- _Work required_
Gather every line in the rows that contains the string "mathbf", matching its case exactly.

- _Information provided_
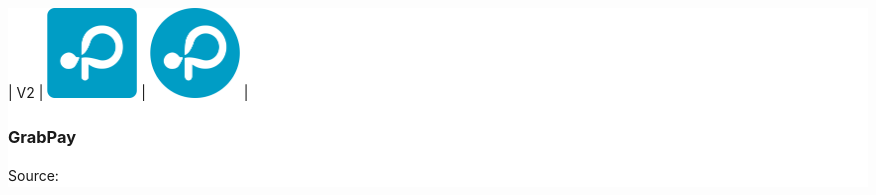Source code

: | V2      | <img width="90" height="90" alt="image" src="./Wallet/GoPayz/GoPayz_V2_SQU.svg"> | <img width="90" height="90" alt="image" src="./Wallet/GoPayz/GoPayz_V2_ROU.svg">  |

### GrabPay

Source:
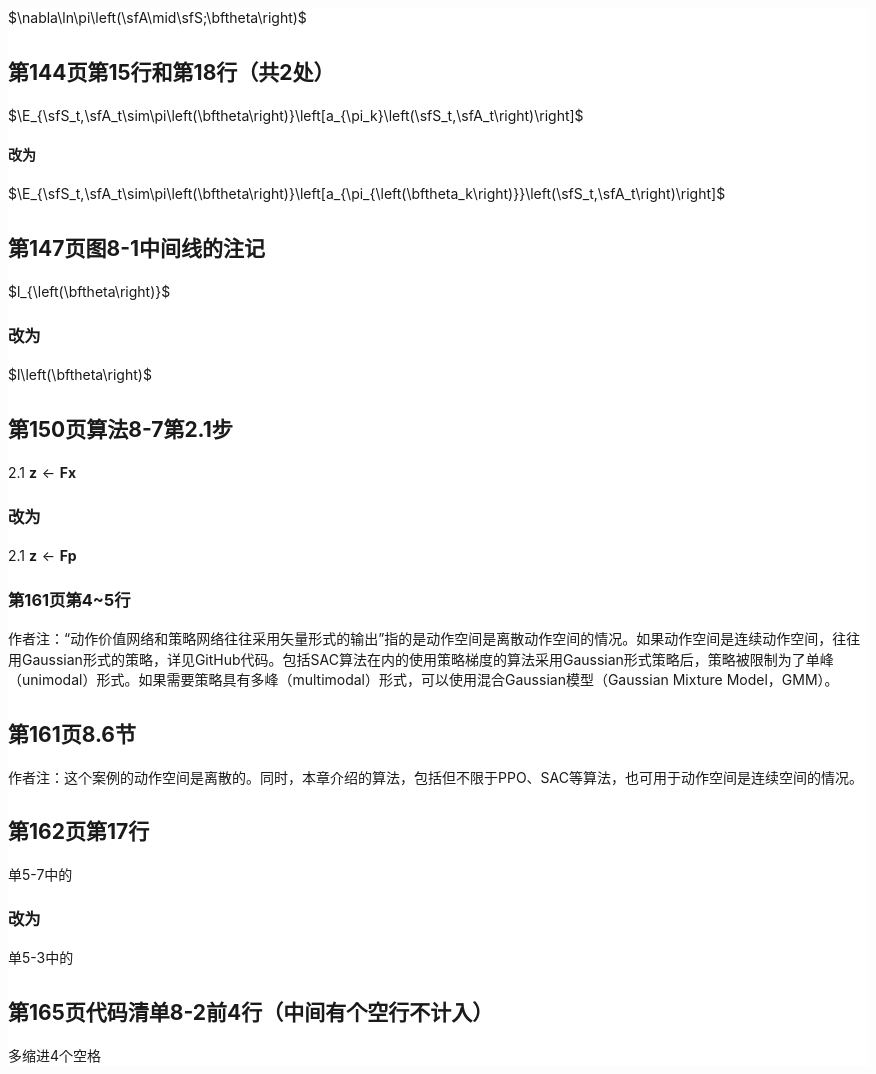 $\nabla\ln\pi\left(\sfA\mid\sfS;\bftheta\right)$

## 第144页第15行和第18行（共2处）

$\E_{\sfS_t,\sfA_t\sim\pi\left(\bftheta\right)}\left[a_{\pi_k}\left(\sfS_t,\sfA_t\right)\right]$

#### 改为

$\E_{\sfS_t,\sfA_t\sim\pi\left(\bftheta\right)}\left[a_{\pi_{\left(\bftheta_k\right)}}\left(\sfS_t,\sfA_t\right)\right]$


## 第147页图8-1中间线的注记

$l_{\left(\bftheta\right)}$

### 改为

$l\left(\bftheta\right)$


## 第150页算法8-7第2.1步

2.1  $\mathbf{z}\leftarrow\mathbf{Fx}$

### 改为

2.1  $\mathbf{z}\leftarrow\mathbf{Fp}$

### 第161页第4~5行

作者注：“动作价值网络和策略网络往往采用矢量形式的输出”指的是动作空间是离散动作空间的情况。如果动作空间是连续动作空间，往往用Gaussian形式的策略，详见GitHub代码。包括SAC算法在内的使用策略梯度的算法采用Gaussian形式策略后，策略被限制为了单峰（unimodal）形式。如果需要策略具有多峰（multimodal）形式，可以使用混合Gaussian模型（Gaussian Mixture Model，GMM）。

## 第161页8.6节

作者注：这个案例的动作空间是离散的。同时，本章介绍的算法，包括但不限于PPO、SAC等算法，也可用于动作空间是连续空间的情况。


## 第162页第17行

单5-7中的

### 改为

单5-3中的


## 第165页代码清单8-2前4行（中间有个空行不计入）

多缩进4个空格
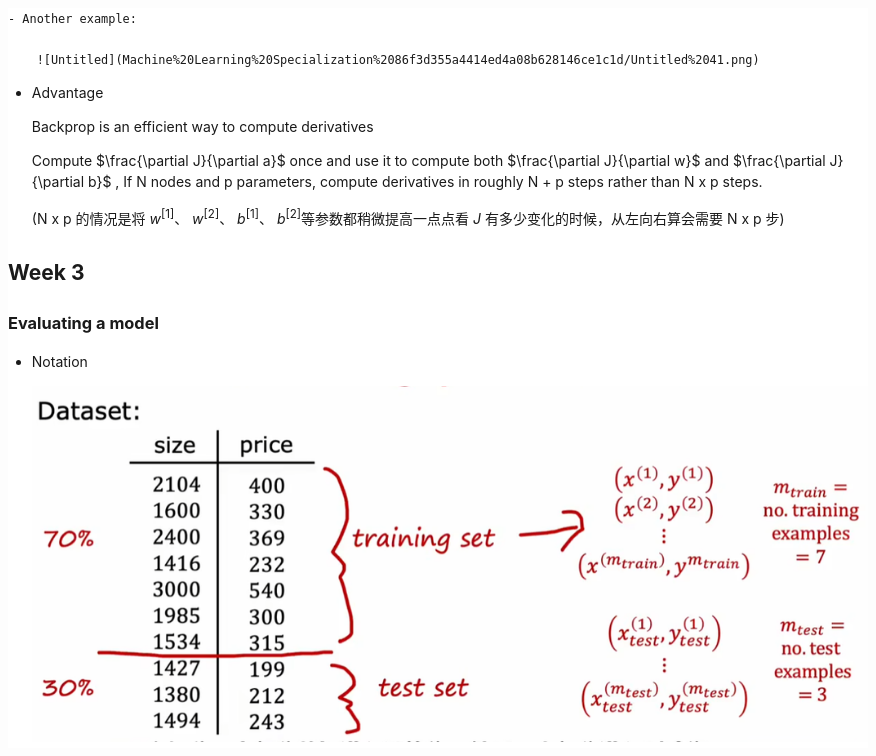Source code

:     - Another example:
        
        ![Untitled](Machine%20Learning%20Specialization%2086f3d355a4414ed4a08b628146ce1c1d/Untitled%2041.png)
        
- Advantage
    
    Backprop is an efficient way to compute derivatives
    
    Compute $\frac{\partial J}{\partial a}$ once and use it to compute both $\frac{\partial J}{\partial w}$ and $\frac{\partial J}{\partial b}$ ,
    If N nodes and p parameters, compute derivatives in roughly N + p steps rather than N x p steps.
    
    (N x p 的情况是将 $w^{[1]}$、 $w^{[2]}$、 $b^{[1]}$、 $b^{[2]}$等参数都稍微提高一点点看 $J$ 有多少变化的时候，从左向右算会需要 N x p 步)
    

## Week 3

### Evaluating a model

- Notation
    
    ![Untitled](Machine%20Learning%20Specialization%2086f3d355a4414ed4a08b628146ce1c1d/Untitled%2042.png)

- _Answer to this task_
2.1  $\mathbf{z}\leftarrow\mathbf{Fx}$
2.1  $\mathbf{z}\leftarrow\mathbf{Fp}$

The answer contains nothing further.